Dunnuck: “Full-Bodied Richness and Power”

Put together a short list of Jeb Dunnuck’s top-scoring Saint Émilion Grand Crus from any given year and you know it’s going to be heavy on the icons. But in 2016, the winemaking iconoclast behind cult wine Le Dôme crashed the party with a little-known, tiny-production wine—one that costs a fraction of the luminaries on that list. 

With a 97+ point score, it placed ahead of Cheval Blanc (97 points), Angélus (97), and Canon (96)—all estates that are significantly more expensive than Les Asteries, running up to $950+ per bottle.

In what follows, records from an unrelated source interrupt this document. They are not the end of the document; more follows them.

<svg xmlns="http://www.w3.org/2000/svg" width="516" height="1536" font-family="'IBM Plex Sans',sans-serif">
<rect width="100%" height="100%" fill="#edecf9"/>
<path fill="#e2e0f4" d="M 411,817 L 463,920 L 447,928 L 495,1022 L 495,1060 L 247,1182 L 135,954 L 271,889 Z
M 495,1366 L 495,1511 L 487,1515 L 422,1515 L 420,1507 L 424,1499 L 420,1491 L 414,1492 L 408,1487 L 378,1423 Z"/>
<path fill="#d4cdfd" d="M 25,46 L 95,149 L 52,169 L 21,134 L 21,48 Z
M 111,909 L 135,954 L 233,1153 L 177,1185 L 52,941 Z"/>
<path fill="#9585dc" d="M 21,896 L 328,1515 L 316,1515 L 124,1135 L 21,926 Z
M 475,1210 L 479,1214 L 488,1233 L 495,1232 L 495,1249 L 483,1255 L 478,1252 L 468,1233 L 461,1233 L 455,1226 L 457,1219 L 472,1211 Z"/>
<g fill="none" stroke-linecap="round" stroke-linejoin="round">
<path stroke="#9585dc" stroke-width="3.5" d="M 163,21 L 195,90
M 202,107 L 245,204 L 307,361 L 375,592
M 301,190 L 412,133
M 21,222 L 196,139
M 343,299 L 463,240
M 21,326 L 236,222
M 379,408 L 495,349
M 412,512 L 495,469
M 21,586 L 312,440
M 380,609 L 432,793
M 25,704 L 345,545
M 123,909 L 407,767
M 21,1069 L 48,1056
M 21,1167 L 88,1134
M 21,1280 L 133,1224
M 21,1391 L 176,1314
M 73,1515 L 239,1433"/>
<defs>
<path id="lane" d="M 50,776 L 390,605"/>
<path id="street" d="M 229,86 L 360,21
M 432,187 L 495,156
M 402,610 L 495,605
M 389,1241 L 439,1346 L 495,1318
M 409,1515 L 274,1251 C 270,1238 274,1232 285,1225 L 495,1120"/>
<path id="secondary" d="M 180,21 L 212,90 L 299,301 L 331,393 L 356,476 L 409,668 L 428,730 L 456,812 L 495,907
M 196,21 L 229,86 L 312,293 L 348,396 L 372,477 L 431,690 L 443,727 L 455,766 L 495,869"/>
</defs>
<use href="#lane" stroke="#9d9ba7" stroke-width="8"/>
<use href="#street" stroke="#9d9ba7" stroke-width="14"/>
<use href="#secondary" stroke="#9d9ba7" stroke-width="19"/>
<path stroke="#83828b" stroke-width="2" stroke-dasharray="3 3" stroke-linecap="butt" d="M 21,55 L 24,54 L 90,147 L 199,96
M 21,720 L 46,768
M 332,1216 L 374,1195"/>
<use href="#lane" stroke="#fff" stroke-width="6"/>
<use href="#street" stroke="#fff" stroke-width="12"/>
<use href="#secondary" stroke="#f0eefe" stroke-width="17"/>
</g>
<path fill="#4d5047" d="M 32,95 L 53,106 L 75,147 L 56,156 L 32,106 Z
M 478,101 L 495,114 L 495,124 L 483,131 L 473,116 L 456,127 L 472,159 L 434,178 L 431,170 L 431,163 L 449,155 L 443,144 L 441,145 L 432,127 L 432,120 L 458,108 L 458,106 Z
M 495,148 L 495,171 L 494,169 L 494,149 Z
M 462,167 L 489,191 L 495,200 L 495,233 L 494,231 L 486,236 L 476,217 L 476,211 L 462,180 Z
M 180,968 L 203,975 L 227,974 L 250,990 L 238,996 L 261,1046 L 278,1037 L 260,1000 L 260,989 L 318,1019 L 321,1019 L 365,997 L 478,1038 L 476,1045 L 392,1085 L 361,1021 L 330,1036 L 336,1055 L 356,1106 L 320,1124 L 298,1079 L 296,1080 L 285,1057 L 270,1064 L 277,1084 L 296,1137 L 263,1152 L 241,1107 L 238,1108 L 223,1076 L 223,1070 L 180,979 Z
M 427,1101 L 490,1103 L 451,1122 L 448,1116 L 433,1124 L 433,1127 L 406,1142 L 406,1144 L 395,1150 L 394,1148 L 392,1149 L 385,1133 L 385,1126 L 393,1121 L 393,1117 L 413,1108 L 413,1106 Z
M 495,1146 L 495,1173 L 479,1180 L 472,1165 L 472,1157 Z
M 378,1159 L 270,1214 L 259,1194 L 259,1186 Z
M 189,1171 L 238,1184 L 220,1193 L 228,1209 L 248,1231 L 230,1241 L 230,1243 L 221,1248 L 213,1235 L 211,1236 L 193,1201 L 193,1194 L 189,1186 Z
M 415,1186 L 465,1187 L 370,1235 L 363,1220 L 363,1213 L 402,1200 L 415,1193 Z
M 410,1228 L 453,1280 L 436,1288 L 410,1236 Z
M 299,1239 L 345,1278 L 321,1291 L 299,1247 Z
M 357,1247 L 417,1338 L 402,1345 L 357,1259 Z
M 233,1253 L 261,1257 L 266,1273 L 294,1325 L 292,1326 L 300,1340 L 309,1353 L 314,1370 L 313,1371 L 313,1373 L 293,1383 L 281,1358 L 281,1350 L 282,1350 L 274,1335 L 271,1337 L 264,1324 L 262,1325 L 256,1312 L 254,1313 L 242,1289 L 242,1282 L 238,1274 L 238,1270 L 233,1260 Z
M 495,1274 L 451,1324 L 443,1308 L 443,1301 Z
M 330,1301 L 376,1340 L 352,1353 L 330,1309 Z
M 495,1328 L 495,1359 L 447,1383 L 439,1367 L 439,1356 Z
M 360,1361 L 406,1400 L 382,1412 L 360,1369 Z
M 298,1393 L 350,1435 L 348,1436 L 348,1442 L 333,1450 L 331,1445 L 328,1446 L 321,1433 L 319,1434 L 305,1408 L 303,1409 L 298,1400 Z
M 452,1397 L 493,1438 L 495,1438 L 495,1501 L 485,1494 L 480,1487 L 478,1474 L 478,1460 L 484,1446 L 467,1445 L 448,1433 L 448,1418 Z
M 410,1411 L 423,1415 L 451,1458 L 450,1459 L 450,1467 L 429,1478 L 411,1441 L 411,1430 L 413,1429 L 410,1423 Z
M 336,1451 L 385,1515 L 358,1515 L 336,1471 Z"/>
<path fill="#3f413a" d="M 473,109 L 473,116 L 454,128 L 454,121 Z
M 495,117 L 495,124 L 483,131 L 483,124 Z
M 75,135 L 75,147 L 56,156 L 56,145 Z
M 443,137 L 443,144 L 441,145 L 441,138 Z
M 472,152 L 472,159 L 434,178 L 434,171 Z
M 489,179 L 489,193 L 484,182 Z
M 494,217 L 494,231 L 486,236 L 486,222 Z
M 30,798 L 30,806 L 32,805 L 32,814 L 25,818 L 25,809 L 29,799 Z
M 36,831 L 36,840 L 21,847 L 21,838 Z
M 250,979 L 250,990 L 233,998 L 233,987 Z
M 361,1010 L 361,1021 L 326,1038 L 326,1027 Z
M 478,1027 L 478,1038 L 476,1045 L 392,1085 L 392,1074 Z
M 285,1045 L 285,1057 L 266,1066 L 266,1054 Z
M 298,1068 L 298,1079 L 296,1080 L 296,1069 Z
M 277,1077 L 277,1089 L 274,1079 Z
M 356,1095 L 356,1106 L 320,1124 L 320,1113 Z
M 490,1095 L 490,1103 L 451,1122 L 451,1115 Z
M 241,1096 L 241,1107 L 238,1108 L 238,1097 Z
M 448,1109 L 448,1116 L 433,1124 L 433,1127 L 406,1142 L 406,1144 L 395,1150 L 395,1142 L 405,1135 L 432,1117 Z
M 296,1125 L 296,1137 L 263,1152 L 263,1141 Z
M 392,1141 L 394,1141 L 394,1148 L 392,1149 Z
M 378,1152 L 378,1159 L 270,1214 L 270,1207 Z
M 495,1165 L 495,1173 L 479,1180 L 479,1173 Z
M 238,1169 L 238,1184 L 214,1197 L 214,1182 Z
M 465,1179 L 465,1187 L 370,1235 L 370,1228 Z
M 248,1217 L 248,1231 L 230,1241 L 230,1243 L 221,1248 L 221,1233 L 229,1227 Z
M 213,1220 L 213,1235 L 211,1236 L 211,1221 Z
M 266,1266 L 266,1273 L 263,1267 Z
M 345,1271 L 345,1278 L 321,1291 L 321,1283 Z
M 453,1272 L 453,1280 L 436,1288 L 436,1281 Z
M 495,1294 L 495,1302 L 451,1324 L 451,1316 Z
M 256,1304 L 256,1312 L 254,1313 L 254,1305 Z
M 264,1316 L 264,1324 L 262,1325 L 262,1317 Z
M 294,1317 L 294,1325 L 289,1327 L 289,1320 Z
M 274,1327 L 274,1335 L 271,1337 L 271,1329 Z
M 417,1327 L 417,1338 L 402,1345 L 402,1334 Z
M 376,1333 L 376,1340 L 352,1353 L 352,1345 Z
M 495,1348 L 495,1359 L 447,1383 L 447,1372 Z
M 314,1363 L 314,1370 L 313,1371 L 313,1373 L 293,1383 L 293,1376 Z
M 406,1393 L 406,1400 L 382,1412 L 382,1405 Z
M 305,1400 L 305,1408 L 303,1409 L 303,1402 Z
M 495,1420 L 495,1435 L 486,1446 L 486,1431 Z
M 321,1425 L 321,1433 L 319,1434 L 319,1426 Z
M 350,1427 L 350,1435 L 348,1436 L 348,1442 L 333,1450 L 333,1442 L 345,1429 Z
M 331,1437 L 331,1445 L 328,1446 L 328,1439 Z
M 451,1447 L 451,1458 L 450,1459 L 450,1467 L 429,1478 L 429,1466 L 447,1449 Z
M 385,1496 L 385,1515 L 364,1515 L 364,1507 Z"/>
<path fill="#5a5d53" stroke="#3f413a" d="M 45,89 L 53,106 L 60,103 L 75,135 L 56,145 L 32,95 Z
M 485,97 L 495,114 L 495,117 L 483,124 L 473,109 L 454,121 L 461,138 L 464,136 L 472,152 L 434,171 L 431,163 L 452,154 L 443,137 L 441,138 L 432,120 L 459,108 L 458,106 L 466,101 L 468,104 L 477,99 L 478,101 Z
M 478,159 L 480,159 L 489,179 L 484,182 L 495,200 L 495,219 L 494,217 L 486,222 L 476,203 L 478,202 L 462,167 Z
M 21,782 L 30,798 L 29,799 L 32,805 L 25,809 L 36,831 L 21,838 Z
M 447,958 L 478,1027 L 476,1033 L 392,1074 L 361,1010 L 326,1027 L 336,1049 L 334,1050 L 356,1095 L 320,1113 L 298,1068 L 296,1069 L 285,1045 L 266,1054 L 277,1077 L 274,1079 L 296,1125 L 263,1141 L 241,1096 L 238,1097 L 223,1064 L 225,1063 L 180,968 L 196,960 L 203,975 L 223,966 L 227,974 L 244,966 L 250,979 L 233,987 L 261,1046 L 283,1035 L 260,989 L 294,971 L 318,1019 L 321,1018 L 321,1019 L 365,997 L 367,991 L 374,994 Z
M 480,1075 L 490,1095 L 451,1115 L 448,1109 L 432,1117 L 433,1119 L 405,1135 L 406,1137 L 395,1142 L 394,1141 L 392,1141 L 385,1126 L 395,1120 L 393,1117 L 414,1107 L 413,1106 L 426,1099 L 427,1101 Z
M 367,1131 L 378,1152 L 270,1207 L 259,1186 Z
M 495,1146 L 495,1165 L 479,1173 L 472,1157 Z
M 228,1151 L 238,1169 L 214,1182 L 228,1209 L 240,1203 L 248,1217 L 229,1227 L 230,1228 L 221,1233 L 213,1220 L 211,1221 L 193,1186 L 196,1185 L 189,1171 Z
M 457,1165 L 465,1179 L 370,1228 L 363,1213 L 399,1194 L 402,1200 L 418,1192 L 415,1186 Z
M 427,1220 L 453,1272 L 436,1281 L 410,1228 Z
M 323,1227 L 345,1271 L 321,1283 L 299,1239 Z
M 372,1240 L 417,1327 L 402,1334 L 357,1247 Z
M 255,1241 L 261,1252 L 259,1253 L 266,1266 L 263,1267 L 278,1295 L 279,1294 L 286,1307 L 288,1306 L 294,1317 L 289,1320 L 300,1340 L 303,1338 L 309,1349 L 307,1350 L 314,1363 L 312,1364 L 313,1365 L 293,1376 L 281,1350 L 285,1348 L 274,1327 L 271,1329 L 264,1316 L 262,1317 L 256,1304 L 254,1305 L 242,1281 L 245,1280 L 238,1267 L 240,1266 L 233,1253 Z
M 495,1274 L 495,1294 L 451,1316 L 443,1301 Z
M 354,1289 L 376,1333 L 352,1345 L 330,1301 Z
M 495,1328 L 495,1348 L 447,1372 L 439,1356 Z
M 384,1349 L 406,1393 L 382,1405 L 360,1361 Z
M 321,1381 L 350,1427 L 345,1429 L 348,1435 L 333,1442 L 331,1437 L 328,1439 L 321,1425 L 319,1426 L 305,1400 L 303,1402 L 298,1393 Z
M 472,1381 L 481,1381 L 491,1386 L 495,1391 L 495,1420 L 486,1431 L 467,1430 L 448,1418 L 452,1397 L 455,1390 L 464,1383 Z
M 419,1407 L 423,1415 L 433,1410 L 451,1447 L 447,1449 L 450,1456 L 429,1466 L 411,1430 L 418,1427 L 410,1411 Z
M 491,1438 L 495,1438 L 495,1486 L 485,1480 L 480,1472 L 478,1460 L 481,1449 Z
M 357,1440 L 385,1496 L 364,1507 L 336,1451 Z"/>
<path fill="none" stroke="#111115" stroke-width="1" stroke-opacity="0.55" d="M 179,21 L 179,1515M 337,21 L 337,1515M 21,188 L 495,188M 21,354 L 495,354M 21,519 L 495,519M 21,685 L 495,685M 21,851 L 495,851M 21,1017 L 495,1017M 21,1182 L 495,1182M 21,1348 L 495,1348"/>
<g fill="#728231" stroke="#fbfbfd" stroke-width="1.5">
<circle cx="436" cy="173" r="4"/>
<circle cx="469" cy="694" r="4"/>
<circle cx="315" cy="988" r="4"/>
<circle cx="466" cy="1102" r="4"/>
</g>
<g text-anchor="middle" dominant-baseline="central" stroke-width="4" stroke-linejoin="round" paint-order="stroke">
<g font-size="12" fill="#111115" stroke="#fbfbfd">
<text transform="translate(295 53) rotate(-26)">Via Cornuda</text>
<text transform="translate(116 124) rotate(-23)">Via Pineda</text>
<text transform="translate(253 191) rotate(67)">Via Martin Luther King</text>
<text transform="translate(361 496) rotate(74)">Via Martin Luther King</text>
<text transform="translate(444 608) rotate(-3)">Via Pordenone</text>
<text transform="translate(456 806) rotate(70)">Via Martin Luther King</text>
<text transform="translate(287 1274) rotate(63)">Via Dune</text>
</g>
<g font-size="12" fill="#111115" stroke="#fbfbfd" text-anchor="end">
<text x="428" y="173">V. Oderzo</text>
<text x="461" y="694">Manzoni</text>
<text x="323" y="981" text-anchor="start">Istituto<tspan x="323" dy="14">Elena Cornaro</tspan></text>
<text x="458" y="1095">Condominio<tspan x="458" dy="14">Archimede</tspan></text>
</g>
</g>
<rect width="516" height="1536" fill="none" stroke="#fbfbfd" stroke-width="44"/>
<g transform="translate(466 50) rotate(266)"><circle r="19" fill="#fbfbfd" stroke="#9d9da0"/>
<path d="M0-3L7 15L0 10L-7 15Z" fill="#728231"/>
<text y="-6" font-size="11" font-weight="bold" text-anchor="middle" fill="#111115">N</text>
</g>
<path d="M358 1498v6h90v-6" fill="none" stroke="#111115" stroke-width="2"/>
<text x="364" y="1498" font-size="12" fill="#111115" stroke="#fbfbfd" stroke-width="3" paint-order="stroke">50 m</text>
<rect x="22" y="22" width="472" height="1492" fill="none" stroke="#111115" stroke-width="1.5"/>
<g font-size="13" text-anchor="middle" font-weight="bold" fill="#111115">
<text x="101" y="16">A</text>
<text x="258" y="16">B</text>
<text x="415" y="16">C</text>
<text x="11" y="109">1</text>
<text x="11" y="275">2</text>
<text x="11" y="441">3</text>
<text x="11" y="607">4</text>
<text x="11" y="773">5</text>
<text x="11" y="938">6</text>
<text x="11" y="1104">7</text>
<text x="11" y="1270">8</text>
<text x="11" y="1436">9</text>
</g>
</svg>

It’s bold to try and top the greatest producers in the village, but Jonathan Maltus was the guy to do it. Once described by Robert Parker as a “visionary, self-styled revolutionary,” Maltus arrived in Saint-Émilion in 1994. He introduced Le Dôme in 1996. Following the resounding critical acclaim—and feverish demand—it received, he launched a new single-vineyard wine in 2004: Les Astéries.

Maltus has always had a healthy contempt for convention. The success of Le Dôme showed the world that tiny-production, single-vineyard wines from great terroirs could match—and even best—the big names on the Right Bank.

Grown on 80-year-old vines in a vintage that Decanter rated an excellent 4.5/5, handpicked into small baskets, the 2016 wine from the tiny 1.2-hectare Les Astéries estate flaunts a densely concentrated core, fabulous complexity and minerality, and true Grand Cru Classé–level length and breed. 

Dunnuck lauded the wine’s “full-bodied richness and power, yet the balance and elegance of a ballerina” in his review. It’s a wine for true insiders to bring to the party and humble all the pricier bottles on the table. Maltus wouldn’t have it any other way.